Reproducing HotFlip for Corpus Poisoning Attacks in Dense Retrieval

HotFlip is a topical gradient-based word substitution method for attacking language models. Recently, this method has been further applied to attack retrieval systems by generating malicious passages that are injected into a corpus, i.e., corpus poisoning. However, HotFlip is known to be computationally inefficient, with the majority of time being spent on gradient accumulation for each query-passage pair during the adversarial token generation phase, making it impossible to generate an adequate number of adversarial passages in a reasonable amount of time. Moreover, the attack method itself assumes access to a set of user queries, a strong assumption that does not correspond to how real-world adversarial attacks are usually performed. In this paper, we first significantly boost the efficiency of HotFlip, reducing the adversarial generation process from 4 hours per document to only 15 minutes, using the same hardware. We further contribute experiments and analysis on two additional tasks: (1) transfer-based black-box attacks, and (2) query-agnostic attacks. Whenever possible, we provide comparisons between the original method and our improved version. Our experiments demonstrate that HotFlip can effectively attack a variety of dense retrievers, with an observed trend that its attack performance diminishes against more advanced and recent methods.
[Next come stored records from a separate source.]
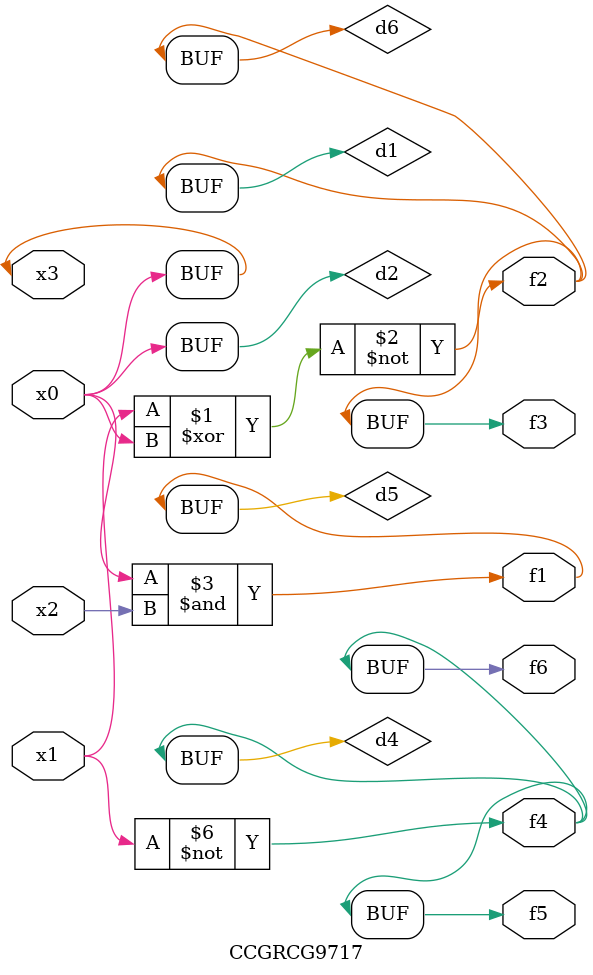
<source format=v>
module CCGRCG9717(
	input x0, x1, x2, x3,
	output f1, f2, f3, f4, f5, f6
);

	wire d1, d2, d3, d4, d5, d6;

	xnor (d1, x1, x3);
	buf (d2, x0, x3);
	nand (d3, x0, x2);
	not (d4, x1);
	nand (d5, d3);
	or (d6, d1);
	assign f1 = d5;
	assign f2 = d6;
	assign f3 = d6;
	assign f4 = d4;
	assign f5 = d4;
	assign f6 = d4;
endmodule

</source>
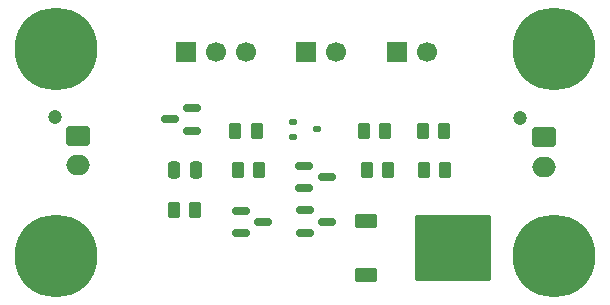
<source format=gbr>
%TF.GenerationSoftware,KiCad,Pcbnew,9.0.4*%
%TF.CreationDate,2025-11-06T12:38:59+01:00*%
%TF.ProjectId,pwr_board,7077725f-626f-4617-9264-2e6b69636164,rev?*%
%TF.SameCoordinates,Original*%
%TF.FileFunction,Soldermask,Top*%
%TF.FilePolarity,Negative*%
%FSLAX46Y46*%
G04 Gerber Fmt 4.6, Leading zero omitted, Abs format (unit mm)*
G04 Created by KiCad (PCBNEW 9.0.4) date 2025-11-06 12:38:59*
%MOMM*%
%LPD*%
G01*
G04 APERTURE LIST*
G04 Aperture macros list*
%AMRoundRect*
0 Rectangle with rounded corners*
0 $1 Rounding radius*
0 $2 $3 $4 $5 $6 $7 $8 $9 X,Y pos of 4 corners*
0 Add a 4 corners polygon primitive as box body*
4,1,4,$2,$3,$4,$5,$6,$7,$8,$9,$2,$3,0*
0 Add four circle primitives for the rounded corners*
1,1,$1+$1,$2,$3*
1,1,$1+$1,$4,$5*
1,1,$1+$1,$6,$7*
1,1,$1+$1,$8,$9*
0 Add four rect primitives between the rounded corners*
20,1,$1+$1,$2,$3,$4,$5,0*
20,1,$1+$1,$4,$5,$6,$7,0*
20,1,$1+$1,$6,$7,$8,$9,0*
20,1,$1+$1,$8,$9,$2,$3,0*%
G04 Aperture macros list end*
%ADD10R,1.700000X1.700000*%
%ADD11C,1.700000*%
%ADD12C,7.000000*%
%ADD13RoundRect,0.250000X-0.262500X-0.450000X0.262500X-0.450000X0.262500X0.450000X-0.262500X0.450000X0*%
%ADD14RoundRect,0.150000X-0.587500X-0.150000X0.587500X-0.150000X0.587500X0.150000X-0.587500X0.150000X0*%
%ADD15RoundRect,0.102000X-0.800000X0.500000X-0.800000X-0.500000X0.800000X-0.500000X0.800000X0.500000X0*%
%ADD16RoundRect,0.102000X-3.100000X2.700000X-3.100000X-2.700000X3.100000X-2.700000X3.100000X2.700000X0*%
%ADD17RoundRect,0.112500X-0.237500X0.112500X-0.237500X-0.112500X0.237500X-0.112500X0.237500X0.112500X0*%
%ADD18RoundRect,0.250000X0.250000X0.475000X-0.250000X0.475000X-0.250000X-0.475000X0.250000X-0.475000X0*%
%ADD19C,1.200000*%
%ADD20RoundRect,0.250000X-0.750000X0.600000X-0.750000X-0.600000X0.750000X-0.600000X0.750000X0.600000X0*%
%ADD21O,2.000000X1.700000*%
%ADD22RoundRect,0.150000X0.587500X0.150000X-0.587500X0.150000X-0.587500X-0.150000X0.587500X-0.150000X0*%
G04 APERTURE END LIST*
D10*
%TO.C,J3*%
X161589200Y-77800000D03*
D11*
X164129200Y-77800000D03*
%TD*%
D12*
%TO.C,H1*%
X140400000Y-77500000D03*
%TD*%
D13*
%TO.C,R3*%
X171549400Y-87800000D03*
X173374400Y-87800000D03*
%TD*%
%TO.C,R5*%
X155600000Y-84448000D03*
X157425000Y-84448000D03*
%TD*%
%TO.C,R7*%
X171450000Y-84450000D03*
X173275000Y-84450000D03*
%TD*%
%TO.C,R6*%
X166475000Y-84448000D03*
X168300000Y-84448000D03*
%TD*%
D12*
%TO.C,H3*%
X182600000Y-77500000D03*
%TD*%
D13*
%TO.C,R4*%
X166727200Y-87800000D03*
X168552200Y-87800000D03*
%TD*%
D14*
%TO.C,Q1*%
X156062200Y-91216400D03*
X156062200Y-93116400D03*
X157937200Y-92166400D03*
%TD*%
D15*
%TO.C,Q4*%
X166690000Y-92106400D03*
D16*
X173990000Y-94386400D03*
D15*
X166690000Y-96666400D03*
%TD*%
D12*
%TO.C,H2*%
X140400000Y-95100000D03*
%TD*%
D17*
%TO.C,D1*%
X160500000Y-83698000D03*
X160500000Y-84998000D03*
X162500000Y-84348000D03*
%TD*%
D18*
%TO.C,C1*%
X152300000Y-87800000D03*
X150400000Y-87800000D03*
%TD*%
D14*
%TO.C,Q3*%
X161444000Y-87444400D03*
X161444000Y-89344400D03*
X163319000Y-88394400D03*
%TD*%
D19*
%TO.C,J4*%
X140300000Y-83300000D03*
D20*
X142300000Y-84900000D03*
D21*
X142300000Y-87400000D03*
%TD*%
D14*
%TO.C,Q2*%
X161497800Y-91201200D03*
X161497800Y-93101200D03*
X163372800Y-92151200D03*
%TD*%
D19*
%TO.C,J2*%
X179700000Y-83400000D03*
D20*
X181700000Y-85000000D03*
D21*
X181700000Y-87500000D03*
%TD*%
D10*
%TO.C,J1*%
X151429200Y-77800000D03*
D11*
X153969200Y-77800000D03*
X156509200Y-77800000D03*
%TD*%
D12*
%TO.C,H4*%
X182600000Y-95100000D03*
%TD*%
D10*
%TO.C,J5*%
X169260000Y-77800000D03*
D11*
X171800000Y-77800000D03*
%TD*%
D22*
%TO.C,Q5*%
X151900000Y-84450000D03*
X151900000Y-82550000D03*
X150025000Y-83500000D03*
%TD*%
D13*
%TO.C,R2*%
X150369900Y-91186000D03*
X152194900Y-91186000D03*
%TD*%
%TO.C,R1*%
X155809000Y-87800000D03*
X157634000Y-87800000D03*
%TD*%
M02*

</source>
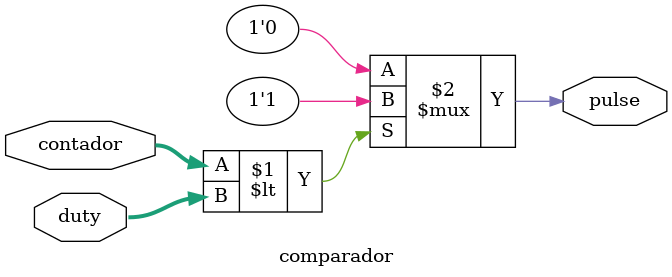
<source format=v>
module comparador(
  input [18:0]duty,
  input [18:0]contador,

  output pulse
);

assign pulse = (contador < duty) ? 1'b1 : 1'b0; //Se compara la señal de reloj con el angulo para mandar señal el servo y que este se mueva


endmodule

</source>
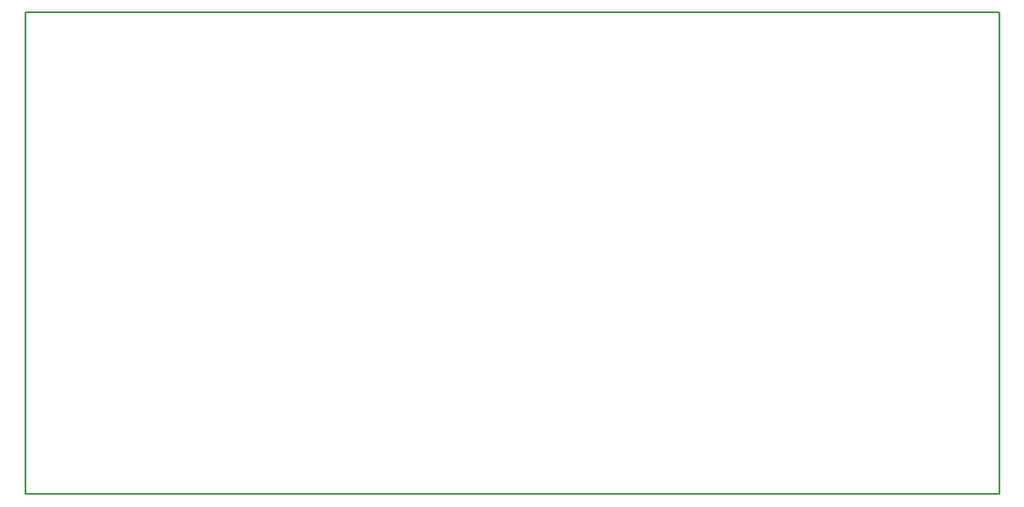
<source format=gm1>
G04 #@! TF.GenerationSoftware,KiCad,Pcbnew,5.0.0-rc2-dev-unknown+dfsg1+20180318-3*
G04 #@! TF.CreationDate,2018-05-10T20:41:14-07:00*
G04 #@! TF.ProjectId,DC26Badge,4443323642616467652E6B696361645F,rev?*
G04 #@! TF.SameCoordinates,Original*
G04 #@! TF.FileFunction,Profile,NP*
%FSLAX46Y46*%
G04 Gerber Fmt 4.6, Leading zero omitted, Abs format (unit mm)*
G04 Created by KiCad (PCBNEW 5.0.0-rc2-dev-unknown+dfsg1+20180318-3) date Thu May 10 20:41:14 2018*
%MOMM*%
%LPD*%
G01*
G04 APERTURE LIST*
%ADD10C,0.150000*%
G04 APERTURE END LIST*
D10*
X189000000Y-23500000D02*
X189000000Y-25000000D01*
X95000000Y-23500000D02*
X189000000Y-23500000D01*
X95000000Y-70000000D02*
X95000000Y-23500000D01*
X189000000Y-70000000D02*
X189000000Y-25000000D01*
X95000000Y-70000000D02*
X189000000Y-70000000D01*
M02*

</source>
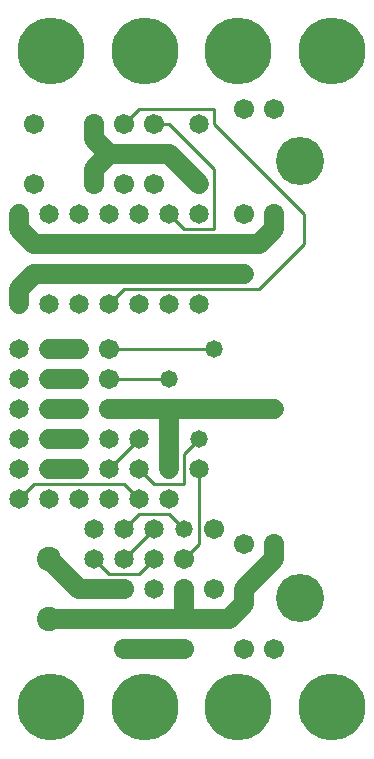
<source format=gbl>
%MOIN*%
%FSLAX25Y25*%
G04 D10 used for Character Trace; *
G04     Circle (OD=.01000) (No hole)*
G04 D11 used for Power Trace; *
G04     Circle (OD=.06700) (No hole)*
G04 D12 used for Signal Trace; *
G04     Circle (OD=.01100) (No hole)*
G04 D13 used for Via; *
G04     Circle (OD=.05800) (Round. Hole ID=.02800)*
G04 D14 used for Component hole; *
G04     Circle (OD=.06500) (Round. Hole ID=.03500)*
G04 D15 used for Component hole; *
G04     Circle (OD=.06700) (Round. Hole ID=.04300)*
G04 D16 used for Component hole; *
G04     Circle (OD=.08100) (Round. Hole ID=.05100)*
G04 D17 used for Component hole; *
G04     Circle (OD=.08900) (Round. Hole ID=.05900)*
G04 D18 used for Component hole; *
G04     Circle (OD=.11300) (Round. Hole ID=.08300)*
G04 D19 used for Component hole; *
G04     Circle (OD=.16000) (Round. Hole ID=.13000)*
G04 D20 used for Component hole; *
G04     Circle (OD=.18300) (Round. Hole ID=.15300)*
G04 D21 used for Component hole; *
G04     Circle (OD=.22291) (Round. Hole ID=.19291)*
%ADD10C,.01000*%
%ADD11C,.06700*%
%ADD12C,.01100*%
%ADD13C,.05800*%
%ADD14C,.06500*%
%ADD15C,.06700*%
%ADD16C,.08100*%
%ADD17C,.08900*%
%ADD18C,.11300*%
%ADD19C,.16000*%
%ADD20C,.18300*%
%ADD21C,.22291*%
%IPPOS*%
%LPD*%
G90*X0Y0D02*D21*X15625Y15625D03*D15*              
X40000Y35000D03*D11*X60000D01*D15*D03*            
X50000Y45000D03*D11*X30000D01*D14*D03*D11*        
X15000D01*D16*D03*D11*X25000Y55000D02*X30000D01*  
D14*D03*D11*X40000D01*D15*D03*D12*X35000Y60000D02*
X45000D01*X35000D02*X30000Y65000D01*D14*D03*      
X40000Y75000D03*D12*X45000Y80000D01*X55000D01*    
X60000Y75000D01*D13*D03*D12*Y65000D02*            
X65000Y70000D01*D15*X60000Y65000D03*D12*          
X65000Y70000D02*Y95000D01*D14*D03*D12*            
X60000Y90000D02*Y100000D01*X50000Y90000D02*       
X60000D01*X50000D02*X45000Y95000D01*D14*D03*D12*  
Y85000D02*X40000Y90000D01*D14*X45000Y85000D03*D12*
X10000Y90000D02*X40000D01*X5000Y85000D02*         
X10000Y90000D01*D14*X5000Y85000D03*               
X15000Y95000D03*D11*X25000D01*D14*D03*            
X35000Y85000D03*Y105000D03*X15000D03*D11*         
X25000D01*D14*D03*X35000Y95000D03*D12*            
X45000Y105000D01*D14*D03*X55000Y95000D03*D11*     
Y115000D01*X35000D01*D15*D03*D14*X25000Y125000D03*
D11*X15000D01*D14*D03*X25000Y115000D03*D11*       
X15000D01*D14*D03*X5000Y125000D03*Y105000D03*     
Y115000D03*D15*X35000Y135000D03*D12*X70000D01*D13*
D03*D14*X55000Y150000D03*X65000D03*D13*           
X55000Y125000D03*D12*X35000D01*D15*D03*D14*       
X25000Y135000D03*D11*X15000D01*D14*D03*X5000D03*  
X25000Y150000D03*X15000D03*X5000D03*D11*          
Y155000D01*X10000Y160000D01*X80000D01*D13*D03*D12*
X40000Y155000D02*X85000D01*X35000Y150000D02*      
X40000Y155000D01*D14*X35000Y150000D03*X45000D03*  
D12*X60000Y175000D02*X70000D01*Y195000D01*        
X55000Y210000D01*X50000D01*D15*D03*D12*X40000D02* 
X45000Y215000D01*D15*X40000Y210000D03*D12*        
X45000Y215000D02*X70000D01*Y210000D01*            
X100000Y180000D01*Y170000D01*X85000Y155000D01*D11*
X10000Y170000D02*X85000D01*X10000D02*             
X5000Y175000D01*Y180000D01*D14*D03*D15*           
X10000Y190000D03*D14*X15000Y180000D03*X25000D03*  
D11*X35000Y200000D02*X30000Y205000D01*Y195000D02* 
X35000Y200000D01*X30000Y190000D02*Y195000D01*D15* 
Y190000D03*D11*X35000Y200000D02*X55000D01*        
X65000Y190000D01*D14*D03*X55000Y180000D03*D12*    
X60000Y175000D01*D14*X65000Y180000D03*X45000D03*  
D15*X50000Y190000D03*X40000D03*X80000Y180000D03*  
D11*X85000Y170000D02*X90000Y175000D01*Y180000D01* 
D15*D03*D19*X98800Y197800D03*D14*X65000Y210000D03*
D15*X90000Y215000D03*X80000D03*D21*               
X109375Y234375D03*D14*X35000Y180000D03*D21*       
X78125Y234375D03*X46875D03*D15*X30000Y210000D03*  
D11*Y205000D01*D15*X10000Y210000D03*D21*          
X15625Y234375D03*D11*X55000Y115000D02*X90000D01*  
D13*D03*X65000Y105000D03*D12*X60000Y100000D01*D14*
X55000Y85000D03*X50000Y75000D03*D12*              
X40000Y65000D01*D14*D03*D12*X45000Y60000D02*      
X50000Y65000D01*D14*D03*D15*X60000Y55000D03*D11*  
Y45000D01*X50000D01*X60000D02*X75000D01*          
X80000Y50000D01*Y55000D01*X90000Y65000D01*        
Y70000D01*D15*D03*X80000D03*X70000Y75000D03*D19*  
X98800Y52200D03*D15*X70000Y55000D03*              
X80000Y35000D03*X90000D03*D14*X50000Y55000D03*D21*
X46875Y15625D03*X78125D03*X109375D03*D14*         
X30000Y75000D03*X25000Y85000D03*D11*Y55000D02*    
X15000Y65000D01*D16*D03*D14*Y85000D03*            
X5000Y95000D03*M02*                               

</source>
Interestingly, we observe that while HotFlip performs poorly in a black-box setting, indicating limited capacity for generalization, in query-agnostic scenarios its performance is correlated to the volume of injected adversarial passages.

Key Contributions

16x efficiency improvement to HotFlip adversarial passage generation via query clustering (from ~4 GPU-hours to 15 minutes per document), enabling practical corpus poisoning at scale
Empirical analysis of transfer-based black-box attacks showing HotFlip's limited cross-model generalizability
Query-agnostic attack paradigm demonstrating attack effectiveness correlates with volume of injected adversarial passages rather than query-specific optimization

🛡️ Threat Analysis

Input Manipulation Attack

HotFlip generates adversarial text via gradient-based word substitution, optimizing passage tokens so their dense encodings are similar to target query embeddings. The passages are adversarial examples in the text/embedding space that cause incorrect retrieval outputs at inference time.

Data Poisoning Attack

The core attack is corpus poisoning — injecting adversarially crafted passages into a retrieval index to manipulate ranking outputs. This is data injection/poisoning targeting the retrieval system's corpus, directly matching ML02's data corruption threat model.